DATA SUPPLIED:
== Segment start ==

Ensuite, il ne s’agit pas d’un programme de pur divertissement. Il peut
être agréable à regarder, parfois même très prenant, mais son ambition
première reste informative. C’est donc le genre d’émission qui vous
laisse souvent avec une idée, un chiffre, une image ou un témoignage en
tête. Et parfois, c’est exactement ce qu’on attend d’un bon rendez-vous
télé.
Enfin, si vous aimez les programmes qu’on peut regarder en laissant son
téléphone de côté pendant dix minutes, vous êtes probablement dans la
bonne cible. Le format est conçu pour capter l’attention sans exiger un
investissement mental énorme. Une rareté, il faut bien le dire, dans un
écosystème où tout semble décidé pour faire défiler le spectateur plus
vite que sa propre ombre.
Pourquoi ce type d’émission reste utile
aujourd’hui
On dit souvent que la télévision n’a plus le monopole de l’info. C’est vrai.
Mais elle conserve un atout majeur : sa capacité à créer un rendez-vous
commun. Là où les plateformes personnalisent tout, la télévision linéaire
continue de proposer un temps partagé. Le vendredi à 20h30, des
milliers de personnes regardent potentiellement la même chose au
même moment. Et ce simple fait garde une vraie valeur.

== Segment end ==

DIRECTIONS: Give back the material in full, word for word.

TASK RESULT:
Ensuite, il ne s’agit pas d’un programme de pur divertissement. Il peut
être agréable à regarder, parfois même très prenant, mais son ambition
première reste informative. C’est donc le genre d’émission qui vous
laisse souvent avec une idée, un chiffre, une image ou un témoignage en
tête. Et parfois, c’est exactement ce qu’on attend d’un bon rendez-vous
télé.
Enfin, si vous aimez les programmes qu’on peut regarder en laissant son
téléphone de côté pendant dix minutes, vous êtes probablement dans la
bonne cible. Le format est conçu pour capter l’attention sans exiger un
investissement mental énorme. Une rareté, il faut bien le dire, dans un
écosystème où tout semble décidé pour faire défiler le spectateur plus
vite que sa propre ombre.
Pourquoi ce type d’émission reste utile
aujourd’hui
On dit souvent que la télévision n’a plus le monopole de l’info. C’est vrai.
Mais elle conserve un atout majeur : sa capacité à créer un rendez-vous
commun. Là où les plateformes personnalisent tout, la télévision linéaire
continue de proposer un temps partagé. Le vendredi à 20h30, des
milliers de personnes regardent potentiellement la même chose au
même moment. Et ce simple fait garde une vraie valeur.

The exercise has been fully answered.